I'm hoping to get up to Northern Maine again, early Nov. to chase the birdies and perhaps even get a deer. Word is that there are lot's of birds this year.


----------



## deeker (Oct 18, 2010)

We have been hunting ruffed grouse....shot several and quite a few blue grouse too. Dove season is over, a few of those. Over a dozen chukars so far. 

Still unsuccessful on deer and elk...for now...

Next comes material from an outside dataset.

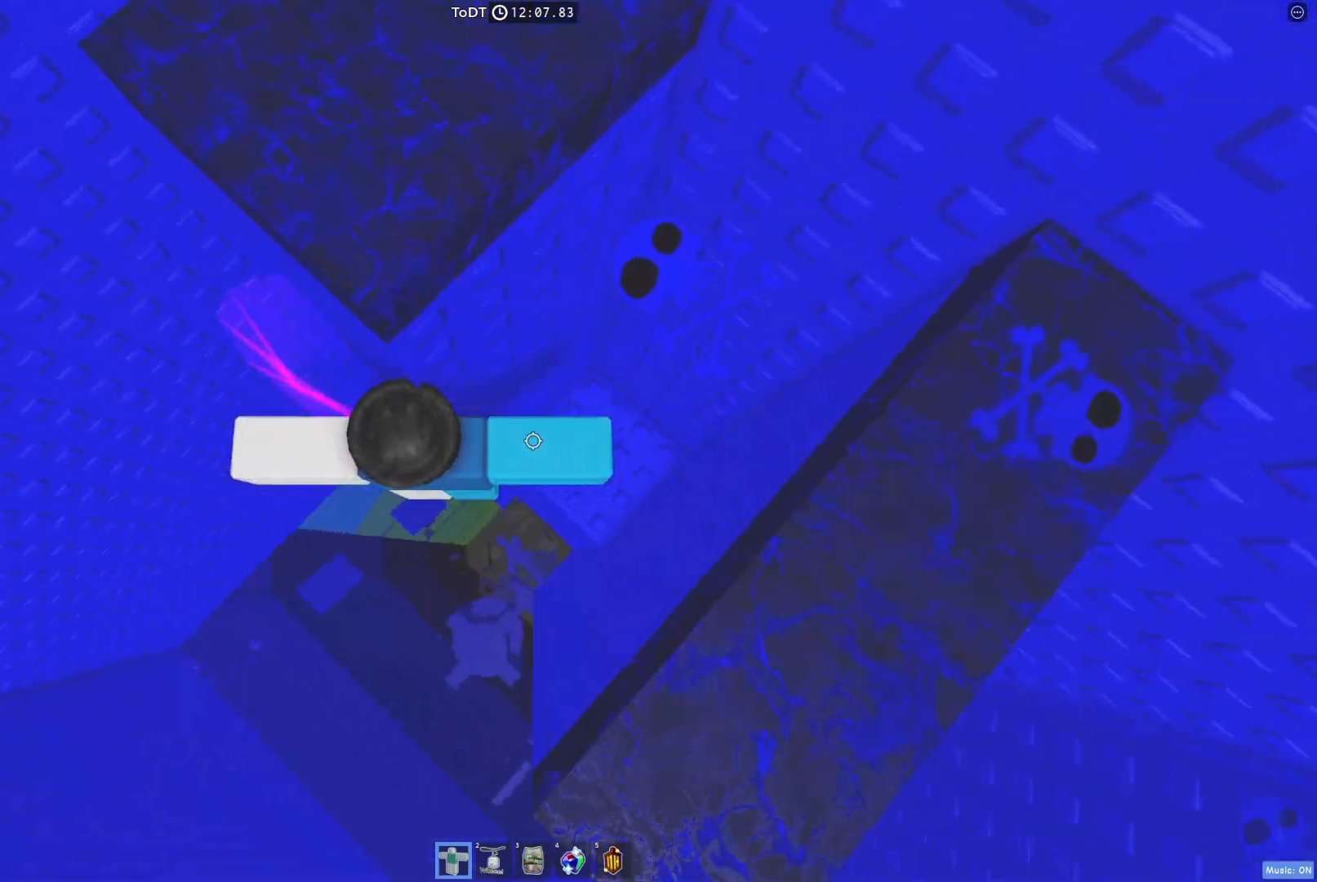
{"keys": ["d", "w"], "events": [[100, "w", "down"], [200, "d", "up"], [283, "w", "up"], [417, "w", "down"], [433, "d", "down"]]}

A couple of canada geese and a few mallards...lots of teal and widgeon's though.


----------



## NYCHA FORESTER (Oct 19, 2010)

http://www.seriousbirdhunting.com/2010/09/17/sbhs-compiled-ruffed-grouse-forecast/

Update on the birds... all other can go back to their regularly broadcast show


----------



## RacerX (Oct 24, 2010)

NYCHA FORESTER said:


> http://www.seriousbirdhunting.com/2010/09/17/sbhs-compiled-ruffed-grouse-forecast/
> 
> Update on the birds... all other can go back to their regularly broadcast show



Nice report. My buddies just got back from NH and said there were a good amount of birds around. Here's a photo of an old deer camp that I snapped in Vermont:


----------



## Erock (Oct 29, 2010)

looks like an awesome deer shaq. As for the grouse we've gotten only about 10 so far this year. All from NE Minnesota. My co-workers are doing pretty good though, one has gotten about 20 last I asked him. 



RacerX said:


> Nice report. My buddies just got back from NH and said there were a good amount of birds around. Here's a photo of an old deer camp that I snapped in Vermont:


----------



## Hunt'n'photos (Oct 29, 2010)

Thats a nice looking shack! I just took a trip to my cabin last weekend to check on things and get it ready for winter and did a little grouse hunting on the way out! Lots of spruce grouse and a few ruffies back there!


----------



## deeker (Oct 29, 2010)

Nice pics guys!

Keep posting!!

Kevin


----------